### Problem to solve:
Continue the producer's recollection about sampling Billy Paul and Philadelphia International records, picking up after its final sentence.

I’ve always been a soul guy and my parents were always playing [Billy Paul’s] albums around the house. This was way before I even knew about sampling, I was just listening my parents talk about the history of Philadelphia and me going down to Philadelphia International to learn from those producers as a youngin’. When I actually discovered Billy Paul’s records, him and the Jacksons were the first of the bunch from Philly International that I really started studying. Once I was introduced to that, it stuck with me all the way up to when I first started making beats. My first couple beats, some of them was from “Me and Mrs. Jones” and “I’m Just a Prisoner”—I sampled both of those, I didn’t even have a beat machine yet, trying to be like DJ Premier. I had those albums and I stayed with them. As I got better with some of the logistics of samples, I dug back into my mom’s War of the Gods album. Her copy skipped on one part, and when I first started on the ASR, I was able to manipulate that one little scratch on “War of the Gods” into a dope beat. I wish I still had it to this day, but I don’t, so I moved on.
Later on Dilla used “Let the Dollar Circulate” [on Steve Spacek’s “Dollar”] which was a sample that I always wanted to use, but I just didn’t know how to flip it, even when I was making “Circulate” with Jeezy. If I chopped it up and tried to own it and make it mine, I felt like I wasn’t going to get what I wanted to get, because Dilla already did it perfectly. I was trying to figure out how to make it musical. I decided to not just chop it and to instead give it a band feel. I had someone come in and play the drums and then someone play the horns over on top of it. You can hear the different drums and turnarounds that I had the drummer do in the studio. It was Jeezy over my own orchestration of all the guitars and everything else I blended together. If you go back and listen to “Circulate,” each individual part starts to build up. Leslie Brathwaite was such a good mixer that he made it sound like it was the original record. Even at the end of the record, Jeezy turned it off because we don’t like people to rap on our beats.

### Source data:
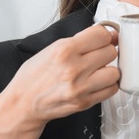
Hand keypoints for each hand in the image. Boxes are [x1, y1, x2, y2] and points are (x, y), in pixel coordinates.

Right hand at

### Written response:
Me and Jeezy sit down together and come up with concepts for albums before we even start the record. At that point, money was so bad in the streets that we were looking for anything that would stand out in the recession. What we built Jeezy’s career on was a lot of aggressive music that was soulful at times. We looked at [albums] like a movie, where there’s a part in the middle when you feel it get deeper. “Circulate” was the point in the movie where you say, “I get it.” It was a real Robin Hood kind of feel. Jeezy does this thing every Thanksgiving where he gives out turkeys to the hood. We felt like taking a Brink’s truck with millions of dollars in it and just going through every hood in Atlanta and throwing money out. That’s the basis of that song, that’s basically how it came together. The idea for the album was that everybody needs money and what are we going to do for the hood so they don’t feel this recession as hard as a lot of people are feeling it. “Circulate” came out perfect for that need. We went ahead to run with it.